Extracted text START

One routing rule keeps it sane: a piece of information lives in exactly one tier. On conflict, higher tiers win. Lower tiers are loaded eagerly; deep knowledge (learned lessons) is indexed and pulled in only when relevant. The agent stays focused instead of re-reading its entire history every turn.

The memory engine: Memanto

The working-memory layer is a small engine called Memanto. It does four things I couldn't get from "just append to a file":

Vector recall — semantic search over past facts and lessons, not keyword grep.
Confidence decay — old, unreinforced memories fade; durable facts stay. Noise doesn't accumulate forever.
Conflict detection — when a new fact contradicts an old one, it flags it instead of silently storing both.
Repo-state-wins verification — if a memory says "the flag is --foo" but the code no longer has it, the code wins. Memory reflects what was true; it gets checked against reality before it's trusted.

Show, don't tell

A real example from this week. In one session I taught the agent a deploy quirk: "this site doesn't deploy on git push — you must run netlify deploy --prod and curl-verify the result."

Extracted text END

Continue the text about the agent memory system and Memanto from the point where it stops.

Supplied information START

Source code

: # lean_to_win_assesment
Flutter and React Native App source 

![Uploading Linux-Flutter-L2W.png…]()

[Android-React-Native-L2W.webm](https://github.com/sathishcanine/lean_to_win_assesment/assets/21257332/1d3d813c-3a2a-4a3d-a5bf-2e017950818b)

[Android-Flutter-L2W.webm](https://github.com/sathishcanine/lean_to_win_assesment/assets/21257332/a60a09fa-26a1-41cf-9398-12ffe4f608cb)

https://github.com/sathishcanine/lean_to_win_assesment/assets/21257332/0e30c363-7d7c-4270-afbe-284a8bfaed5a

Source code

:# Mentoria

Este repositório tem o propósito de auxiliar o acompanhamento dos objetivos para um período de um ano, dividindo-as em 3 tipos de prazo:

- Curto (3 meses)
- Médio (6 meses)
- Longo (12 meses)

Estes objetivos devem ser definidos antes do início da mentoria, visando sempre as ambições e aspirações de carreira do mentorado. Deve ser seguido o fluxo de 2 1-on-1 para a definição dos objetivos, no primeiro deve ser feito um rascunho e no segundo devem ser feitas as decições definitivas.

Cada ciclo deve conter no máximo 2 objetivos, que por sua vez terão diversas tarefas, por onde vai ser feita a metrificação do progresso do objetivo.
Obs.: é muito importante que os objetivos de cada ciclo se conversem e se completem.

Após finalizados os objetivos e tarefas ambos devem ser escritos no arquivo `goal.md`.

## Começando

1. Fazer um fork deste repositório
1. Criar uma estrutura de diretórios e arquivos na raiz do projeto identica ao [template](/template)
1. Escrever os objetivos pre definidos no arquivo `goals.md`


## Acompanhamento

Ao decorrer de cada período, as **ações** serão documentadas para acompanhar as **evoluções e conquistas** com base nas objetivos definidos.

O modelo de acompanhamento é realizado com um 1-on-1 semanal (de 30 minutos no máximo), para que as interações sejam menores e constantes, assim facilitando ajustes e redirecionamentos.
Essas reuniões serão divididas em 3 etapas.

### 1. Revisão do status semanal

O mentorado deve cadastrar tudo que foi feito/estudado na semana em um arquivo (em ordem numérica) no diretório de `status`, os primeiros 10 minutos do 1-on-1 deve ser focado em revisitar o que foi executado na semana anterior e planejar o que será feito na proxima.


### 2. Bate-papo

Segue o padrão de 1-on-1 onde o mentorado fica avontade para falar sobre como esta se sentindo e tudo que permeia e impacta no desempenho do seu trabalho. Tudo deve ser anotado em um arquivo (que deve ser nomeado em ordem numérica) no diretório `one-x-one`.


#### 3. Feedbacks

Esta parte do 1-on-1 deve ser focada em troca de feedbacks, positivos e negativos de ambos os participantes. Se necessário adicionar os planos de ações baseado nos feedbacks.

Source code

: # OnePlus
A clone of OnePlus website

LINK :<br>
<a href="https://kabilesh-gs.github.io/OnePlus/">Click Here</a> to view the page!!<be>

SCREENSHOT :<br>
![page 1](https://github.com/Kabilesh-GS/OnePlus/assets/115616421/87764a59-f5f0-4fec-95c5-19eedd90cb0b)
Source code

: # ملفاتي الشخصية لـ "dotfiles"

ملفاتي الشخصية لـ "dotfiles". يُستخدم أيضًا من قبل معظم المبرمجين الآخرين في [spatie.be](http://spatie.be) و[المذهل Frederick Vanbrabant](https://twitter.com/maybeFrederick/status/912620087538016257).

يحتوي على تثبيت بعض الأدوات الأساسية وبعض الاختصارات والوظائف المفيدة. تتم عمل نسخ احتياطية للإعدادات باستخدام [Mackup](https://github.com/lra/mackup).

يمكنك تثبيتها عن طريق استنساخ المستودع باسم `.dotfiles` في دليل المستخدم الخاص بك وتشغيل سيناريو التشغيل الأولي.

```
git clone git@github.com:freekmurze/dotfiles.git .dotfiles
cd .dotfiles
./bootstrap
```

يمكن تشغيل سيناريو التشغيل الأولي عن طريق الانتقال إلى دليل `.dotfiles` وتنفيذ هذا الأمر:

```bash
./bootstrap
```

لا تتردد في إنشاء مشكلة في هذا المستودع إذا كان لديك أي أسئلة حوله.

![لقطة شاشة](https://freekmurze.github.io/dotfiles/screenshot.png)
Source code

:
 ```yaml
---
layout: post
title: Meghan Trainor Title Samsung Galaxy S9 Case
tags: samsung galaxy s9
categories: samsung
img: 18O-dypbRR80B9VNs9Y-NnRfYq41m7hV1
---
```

Supplied information END

Task result:
That became one lesson file. Two days later, in a different agent, I asked it to ship a change to that same site. It pulled the lesson, ran the right deploy command, and verified the URL — without me saying a word about Netlify. That's the entire point: learn once, apply everywhere.

Try it

It's MIT-licensed, PII-free, and installs with a single setup script. v1.0 was released this week — fully documented, with hard PII and language gates on the publish pipeline:

👉 https://github.com/KarelTestSpecial/real-agent-setup (release notes)

I'd genuinely love feedback — especially on the hard parts: what do you use for cross-session memory, and how do you handle decay and conflicting facts? That's the part I'm least sure I've gotten right.